Thermodynamics of ammonia activation by iron cluster cations: Guided ion beam studies of the reactions of Fen+ (n=2–10,14) with ND3

Abstract

The kinetic energy dependences of the reactions of Fen+ (n=2–10,14) with ND3 are studied in a guided ion beam tandem mass spectrometer over the energy range of 0–10 eV. Dehydrogenation of ammonia to form FenND+ is found to be efficient and exothermic for n=4 in agreement with previous FT-ICR studies. In contrast to the ICR studies, we also observe exothermic dehydrogenation for n=3 and 5, although these processes are much less efficient than for n=4. Other clusters also undergo this process but exhibit an energy threshold. A multitude of other primary products are observed including Fen−1ND3+ (n=2–4,9,10), FenND2+ (n=1,4–8), and Fen−1ND2+ (n=2–5), which all have reaction efficiencies that depend on cluster size. At high energies, FenN+ and FenD+ are observed along with products corresponding to Fe atom loss from the primary products. Thresholds for the various primary and secondary reactions are analyzed and bond energies for iron cluster cations bound to N, ND, ND2, and ND3 are determined.
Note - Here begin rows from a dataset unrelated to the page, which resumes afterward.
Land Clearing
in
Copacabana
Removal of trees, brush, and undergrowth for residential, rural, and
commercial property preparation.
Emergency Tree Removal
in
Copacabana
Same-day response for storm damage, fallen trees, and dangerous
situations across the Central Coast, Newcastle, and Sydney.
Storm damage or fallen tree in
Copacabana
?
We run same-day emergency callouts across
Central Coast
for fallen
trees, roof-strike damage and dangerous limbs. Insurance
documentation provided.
Comparisons of this thermochemistry to that for isoelectronic CD, CD2, and CD3 show that the binding of ND and ND2 is enhanced by dative interactions of the lone pair of electrons with the cluster. In contrast, the N atom is found to have a weaker bond than CD for most cluster sizes. On the basis of this thermochemistry, we find that there are barriers to the dehydrogenation reactions of about 1 eV for all the clusters, except n=3–5 exhibit an additional low energy pathway. Bond energies for larger clusters are used to estimate the bond energies of the ND and ND2 molecular fragments to iron surfaces.